With the pride of a mother in a son now dead, Massachusetts to-day remembers Mr. Lodge where he was great. He was a superb mental machine. As such he led the Senate. Reemphasizing the essence of Mr. Lodge, — his culture, — this showed preeminently in his speeches and in a spirit of poesy. Here there was no second to Mr. Lodge on the floor of the Senate, as when the America raced for the cup in foreign waters. His sentimental side, when touched, became a fountain, a rich-running river of the purest water. He was a master of history and of letters, unequaled in the Senate. He read much. He heard much. He forgot nothing. This made him a virile and efficient fighter though he had never learned the great Biblical resources of a soft answer as a power in eliminating wrath. One sees him today in tender reminiscence as he entered or left the Chamber, with restless energy, or walked the aisle as he talked. On the platform of a political convention, then was he where he belonged. Then he walked upon the clouds. Few who then listened could withstand the power of his appeal. Then were even the religious tempted to forget that great commandment: ‘Thou shalt have no other gods before me.’ He had drunk the cup of politics to the dregs. He was drenched with the praise of many men. He had touched the peak of statesmanship as a majority of his country saw it.
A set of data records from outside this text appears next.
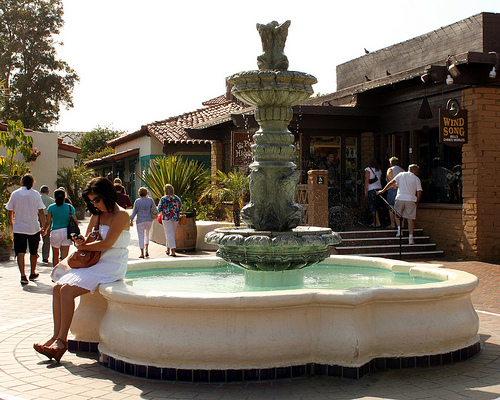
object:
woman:
[33, 177, 131, 363]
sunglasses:
[90, 195, 101, 204]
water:
[127, 265, 445, 294]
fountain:
[68, 20, 484, 379]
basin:
[68, 256, 481, 382]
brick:
[66, 336, 481, 381]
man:
[5, 173, 47, 284]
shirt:
[4, 186, 48, 234]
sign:
[439, 98, 469, 146]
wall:
[479, 91, 499, 250]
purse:
[68, 231, 104, 268]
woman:
[42, 189, 81, 267]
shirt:
[47, 202, 76, 231]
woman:
[157, 183, 183, 257]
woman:
[129, 186, 158, 258]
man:
[376, 163, 423, 245]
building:
[0, 11, 500, 259]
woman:
[364, 157, 384, 228]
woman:
[385, 156, 406, 229]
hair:
[82, 176, 117, 215]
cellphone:
[70, 233, 85, 242]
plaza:
[0, 208, 497, 398]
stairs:
[335, 229, 445, 259]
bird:
[364, 75, 370, 80]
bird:
[364, 48, 369, 54]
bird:
[386, 70, 391, 75]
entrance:
[306, 132, 362, 208]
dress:
[50, 224, 131, 294]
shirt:
[393, 171, 423, 201]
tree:
[0, 1, 79, 132]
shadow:
[38, 333, 499, 400]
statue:
[253, 20, 292, 70]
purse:
[67, 204, 80, 240]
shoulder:
[69, 204, 76, 214]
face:
[88, 193, 107, 212]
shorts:
[50, 228, 73, 248]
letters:
[443, 117, 465, 137]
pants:
[162, 220, 179, 249]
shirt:
[157, 195, 182, 221]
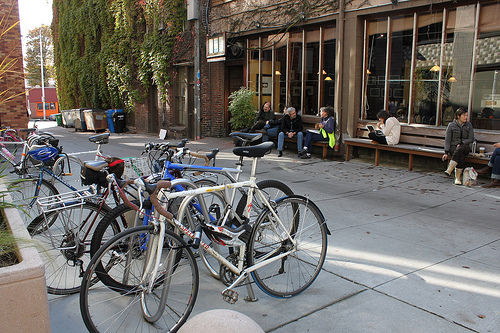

But the strain had begun to exact its toll. In hot summers of hard fighting, which mature years could not withstand, he had wasted himself in the cause. He had become an evening star, when many turned to another star which is now in the ascendant. But Henry Cabot Lodge could not turn from the burden and give up power for peace among his books.

Of such was Mr. Lodge. Of such is Mr. Borah. Of such is the contrast. Mr. Borah is left to lead the Senate to-day — that is in his equipment. In those days he gave way to Mr. Lodge only because of the disability of a birth delayed by fifteen years. The one was, the other is, a scholar of history and a statesman. Blending here and separating there, each has been vital to the Senate. What a superman Providence could have shaped out of these two, their failings filtered here, their virtues toned there, urged on by that conception of grand idealism which is the aspiration of the Church.